- _Dataset entries_:
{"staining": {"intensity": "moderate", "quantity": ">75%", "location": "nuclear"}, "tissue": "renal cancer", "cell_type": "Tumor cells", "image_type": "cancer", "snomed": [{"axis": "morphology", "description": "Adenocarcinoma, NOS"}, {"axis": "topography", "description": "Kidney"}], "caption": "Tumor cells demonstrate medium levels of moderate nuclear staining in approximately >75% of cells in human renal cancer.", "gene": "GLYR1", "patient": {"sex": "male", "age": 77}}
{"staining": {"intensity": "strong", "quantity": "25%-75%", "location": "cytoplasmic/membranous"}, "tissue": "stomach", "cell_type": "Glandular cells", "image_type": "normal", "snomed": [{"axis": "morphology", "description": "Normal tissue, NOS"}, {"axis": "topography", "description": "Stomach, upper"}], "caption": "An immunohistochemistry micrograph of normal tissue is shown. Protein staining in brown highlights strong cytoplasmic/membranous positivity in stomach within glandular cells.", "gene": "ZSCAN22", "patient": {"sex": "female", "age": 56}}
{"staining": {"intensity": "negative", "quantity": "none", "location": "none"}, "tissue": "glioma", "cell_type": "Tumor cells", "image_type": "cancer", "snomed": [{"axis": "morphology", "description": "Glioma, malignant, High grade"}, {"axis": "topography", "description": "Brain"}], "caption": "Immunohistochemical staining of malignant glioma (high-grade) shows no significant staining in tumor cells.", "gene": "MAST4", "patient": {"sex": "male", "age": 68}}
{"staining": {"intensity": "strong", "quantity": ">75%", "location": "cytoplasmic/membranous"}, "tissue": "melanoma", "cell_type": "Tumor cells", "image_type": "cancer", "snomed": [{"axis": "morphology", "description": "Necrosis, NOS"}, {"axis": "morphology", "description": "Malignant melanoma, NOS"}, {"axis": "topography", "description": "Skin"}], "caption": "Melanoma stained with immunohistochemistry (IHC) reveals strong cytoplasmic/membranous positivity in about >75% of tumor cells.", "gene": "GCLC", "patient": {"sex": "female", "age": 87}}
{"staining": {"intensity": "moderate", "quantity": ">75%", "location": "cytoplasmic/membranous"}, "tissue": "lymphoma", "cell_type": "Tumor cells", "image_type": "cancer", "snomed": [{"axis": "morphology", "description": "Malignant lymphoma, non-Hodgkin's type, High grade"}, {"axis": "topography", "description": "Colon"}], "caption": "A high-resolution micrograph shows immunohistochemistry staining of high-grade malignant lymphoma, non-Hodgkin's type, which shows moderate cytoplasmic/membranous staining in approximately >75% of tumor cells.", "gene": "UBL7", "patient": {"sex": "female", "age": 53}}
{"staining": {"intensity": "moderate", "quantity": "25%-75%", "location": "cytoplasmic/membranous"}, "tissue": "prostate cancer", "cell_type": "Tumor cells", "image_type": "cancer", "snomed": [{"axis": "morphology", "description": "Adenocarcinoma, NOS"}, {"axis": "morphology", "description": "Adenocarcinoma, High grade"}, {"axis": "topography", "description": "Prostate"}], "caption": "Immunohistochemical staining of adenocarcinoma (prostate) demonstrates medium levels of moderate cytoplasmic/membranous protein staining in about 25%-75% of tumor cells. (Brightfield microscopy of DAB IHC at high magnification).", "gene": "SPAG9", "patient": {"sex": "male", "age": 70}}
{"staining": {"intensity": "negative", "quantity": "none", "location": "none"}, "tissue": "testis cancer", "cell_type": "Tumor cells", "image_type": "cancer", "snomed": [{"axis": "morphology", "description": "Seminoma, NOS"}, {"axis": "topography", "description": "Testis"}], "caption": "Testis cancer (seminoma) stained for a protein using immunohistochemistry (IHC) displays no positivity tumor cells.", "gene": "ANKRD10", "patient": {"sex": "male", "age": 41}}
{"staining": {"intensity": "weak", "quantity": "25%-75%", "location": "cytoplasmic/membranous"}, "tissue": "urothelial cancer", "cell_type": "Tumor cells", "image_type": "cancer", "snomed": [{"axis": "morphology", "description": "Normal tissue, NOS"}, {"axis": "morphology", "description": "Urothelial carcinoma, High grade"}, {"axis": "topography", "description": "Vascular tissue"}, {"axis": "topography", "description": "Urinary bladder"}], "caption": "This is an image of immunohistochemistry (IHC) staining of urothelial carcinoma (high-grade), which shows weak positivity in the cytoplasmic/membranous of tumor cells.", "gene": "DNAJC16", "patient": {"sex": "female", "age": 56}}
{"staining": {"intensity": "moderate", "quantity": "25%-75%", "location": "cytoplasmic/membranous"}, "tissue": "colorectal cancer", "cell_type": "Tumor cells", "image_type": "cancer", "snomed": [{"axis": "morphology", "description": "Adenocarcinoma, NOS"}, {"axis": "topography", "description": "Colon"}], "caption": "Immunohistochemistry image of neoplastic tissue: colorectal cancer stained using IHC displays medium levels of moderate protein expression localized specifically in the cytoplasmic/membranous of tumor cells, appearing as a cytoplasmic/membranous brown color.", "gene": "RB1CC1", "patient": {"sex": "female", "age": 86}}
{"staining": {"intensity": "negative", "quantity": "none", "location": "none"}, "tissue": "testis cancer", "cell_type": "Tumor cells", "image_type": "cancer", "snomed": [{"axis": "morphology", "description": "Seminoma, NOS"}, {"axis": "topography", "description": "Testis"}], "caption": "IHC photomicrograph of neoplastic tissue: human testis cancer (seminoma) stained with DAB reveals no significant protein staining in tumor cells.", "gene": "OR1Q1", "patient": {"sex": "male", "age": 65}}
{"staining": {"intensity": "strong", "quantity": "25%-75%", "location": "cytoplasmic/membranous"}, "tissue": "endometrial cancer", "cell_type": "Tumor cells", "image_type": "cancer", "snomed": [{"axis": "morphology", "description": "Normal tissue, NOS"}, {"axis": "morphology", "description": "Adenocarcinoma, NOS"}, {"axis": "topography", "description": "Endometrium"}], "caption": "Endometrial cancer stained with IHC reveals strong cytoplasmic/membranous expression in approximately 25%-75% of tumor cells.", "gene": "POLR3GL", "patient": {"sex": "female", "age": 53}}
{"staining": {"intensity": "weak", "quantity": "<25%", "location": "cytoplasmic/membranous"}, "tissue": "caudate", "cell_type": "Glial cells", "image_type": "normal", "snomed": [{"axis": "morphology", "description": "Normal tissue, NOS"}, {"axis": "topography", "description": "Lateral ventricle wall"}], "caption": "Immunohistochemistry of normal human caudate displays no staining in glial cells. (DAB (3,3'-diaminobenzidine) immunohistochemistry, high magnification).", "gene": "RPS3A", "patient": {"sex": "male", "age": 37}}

- _Exercise description_:
Transcribe each line of the data exactly, skipping none.

- _Task response_:
{"staining": {"intensity": "moderate", "quantity": ">75%", "location": "nuclear"}, "tissue": "renal cancer", "cell_type": "Tumor cells", "image_type": "cancer", "snomed": [{"axis": "morphology", "description": "Adenocarcinoma, NOS"}, {"axis": "topography", "description": "Kidney"}], "caption": "Tumor cells demonstrate medium levels of moderate nuclear staining in approximately >75% of cells in human renal cancer.", "gene": "GLYR1", "patient": {"sex": "male", "age": 77}}
{"staining": {"intensity": "strong", "quantity": "25%-75%", "location": "cytoplasmic/membranous"}, "tissue": "stomach", "cell_type": "Glandular cells", "image_type": "normal", "snomed": [{"axis": "morphology", "description": "Normal tissue, NOS"}, {"axis": "topography", "description": "Stomach, upper"}], "caption": "An immunohistochemistry micrograph of normal tissue is shown. Protein staining in brown highlights strong cytoplasmic/membranous positivity in stomach within glandular cells.", "gene": "ZSCAN22", "patient": {"sex": "female", "age": 56}}
{"staining": {"intensity": "negative", "quantity": "none", "location": "none"}, "tissue": "glioma", "cell_type": "Tumor cells", "image_type": "cancer", "snomed": [{"axis": "morphology", "description": "Glioma, malignant, High grade"}, {"axis": "topography", "description": "Brain"}], "caption": "Immunohistochemical staining of malignant glioma (high-grade) shows no significant staining in tumor cells.", "gene": "MAST4", "patient": {"sex": "male", "age": 68}}
{"staining": {"intensity": "strong", "quantity": ">75%", "location": "cytoplasmic/membranous"}, "tissue": "melanoma", "cell_type": "Tumor cells", "image_type": "cancer", "snomed": [{"axis": "morphology", "description": "Necrosis, NOS"}, {"axis": "morphology", "description": "Malignant melanoma, NOS"}, {"axis": "topography", "description": "Skin"}], "caption": "Melanoma stained with immunohistochemistry (IHC) reveals strong cytoplasmic/membranous positivity in about >75% of tumor cells.", "gene": "GCLC", "patient": {"sex": "female", "age": 87}}
{"staining": {"intensity": "moderate", "quantity": ">75%", "location": "cytoplasmic/membranous"}, "tissue": "lymphoma", "cell_type": "Tumor cells", "image_type": "cancer", "snomed": [{"axis": "morphology", "description": "Malignant lymphoma, non-Hodgkin's type, High grade"}, {"axis": "topography", "description": "Colon"}], "caption": "A high-resolution micrograph shows immunohistochemistry staining of high-grade malignant lymphoma, non-Hodgkin's type, which shows moderate cytoplasmic/membranous staining in approximately >75% of tumor cells.", "gene": "UBL7", "patient": {"sex": "female", "age": 53}}
{"staining": {"intensity": "moderate", "quantity": "25%-75%", "location": "cytoplasmic/membranous"}, "tissue": "prostate cancer", "cell_type": "Tumor cells", "image_type": "cancer", "snomed": [{"axis": "morphology", "description": "Adenocarcinoma, NOS"}, {"axis": "morphology", "description": "Adenocarcinoma, High grade"}, {"axis": "topography", "description": "Prostate"}], "caption": "Immunohistochemical staining of adenocarcinoma (prostate) demonstrates medium levels of moderate cytoplasmic/membranous protein staining in about 25%-75% of tumor cells. (Brightfield microscopy of DAB IHC at high magnification).", "gene": "SPAG9", "patient": {"sex": "male", "age": 70}}
{"staining": {"intensity": "negative", "quantity": "none", "location": "none"}, "tissue": "testis cancer", "cell_type": "Tumor cells", "image_type": "cancer", "snomed": [{"axis": "morphology", "description": "Seminoma, NOS"}, {"axis": "topography", "description": "Testis"}], "caption": "Testis cancer (seminoma) stained for a protein using immunohistochemistry (IHC) displays no positivity tumor cells.", "gene": "ANKRD10", "patient": {"sex": "male", "age": 41}}
{"staining": {"intensity": "weak", "quantity": "25%-75%", "location": "cytoplasmic/membranous"}, "tissue": "urothelial cancer", "cell_type": "Tumor cells", "image_type": "cancer", "snomed": [{"axis": "morphology", "description": "Normal tissue, NOS"}, {"axis": "morphology", "description": "Urothelial carcinoma, High grade"}, {"axis": "topography", "description": "Vascular tissue"}, {"axis": "topography", "description": "Urinary bladder"}], "caption": "This is an image of immunohistochemistry (IHC) staining of urothelial carcinoma (high-grade), which shows weak positivity in the cytoplasmic/membranous of tumor cells.", "gene": "DNAJC16", "patient": {"sex": "female", "age": 56}}
{"staining": {"intensity": "moderate", "quantity": "25%-75%", "location": "cytoplasmic/membranous"}, "tissue": "colorectal cancer", "cell_type": "Tumor cells", "image_type": "cancer", "snomed": [{"axis": "morphology", "description": "Adenocarcinoma, NOS"}, {"axis": "topography", "description": "Colon"}], "caption": "Immunohistochemistry image of neoplastic tissue: colorectal cancer stained using IHC displays medium levels of moderate protein expression localized specifically in the cytoplasmic/membranous of tumor cells, appearing as a cytoplasmic/membranous brown color.", "gene": "RB1CC1", "patient": {"sex": "female", "age": 86}}
{"staining": {"intensity": "negative", "quantity": "none", "location": "none"}, "tissue": "testis cancer", "cell_type": "Tumor cells", "image_type": "cancer", "snomed": [{"axis": "morphology", "description": "Seminoma, NOS"}, {"axis": "topography", "description": "Testis"}], "caption": "IHC photomicrograph of neoplastic tissue: human testis cancer (seminoma) stained with DAB reveals no significant protein staining in tumor cells.", "gene": "OR1Q1", "patient": {"sex": "male", "age": 65}}
{"staining": {"intensity": "strong", "quantity": "25%-75%", "location": "cytoplasmic/membranous"}, "tissue": "endometrial cancer", "cell_type": "Tumor cells", "image_type": "cancer", "snomed": [{"axis": "morphology", "description": "Normal tissue, NOS"}, {"axis": "morphology", "description": "Adenocarcinoma, NOS"}, {"axis": "topography", "description": "Endometrium"}], "caption": "Endometrial cancer stained with IHC reveals strong cytoplasmic/membranous expression in approximately 25%-75% of tumor cells.", "gene": "POLR3GL", "patient": {"sex": "female", "age": 53}}
{"staining": {"intensity": "weak", "quantity": "<25%", "location": "cytoplasmic/membranous"}, "tissue": "caudate", "cell_type": "Glial cells", "image_type": "normal", "snomed": [{"axis": "morphology", "description": "Normal tissue, NOS"}, {"axis": "topography", "description": "Lateral ventricle wall"}], "caption": "Immunohistochemistry of normal human caudate displays no staining in glial cells. (DAB (3,3'-diaminobenzidine) immunohistochemistry, high magnification).", "gene": "RPS3A", "patient": {"sex": "male", "age": 37}}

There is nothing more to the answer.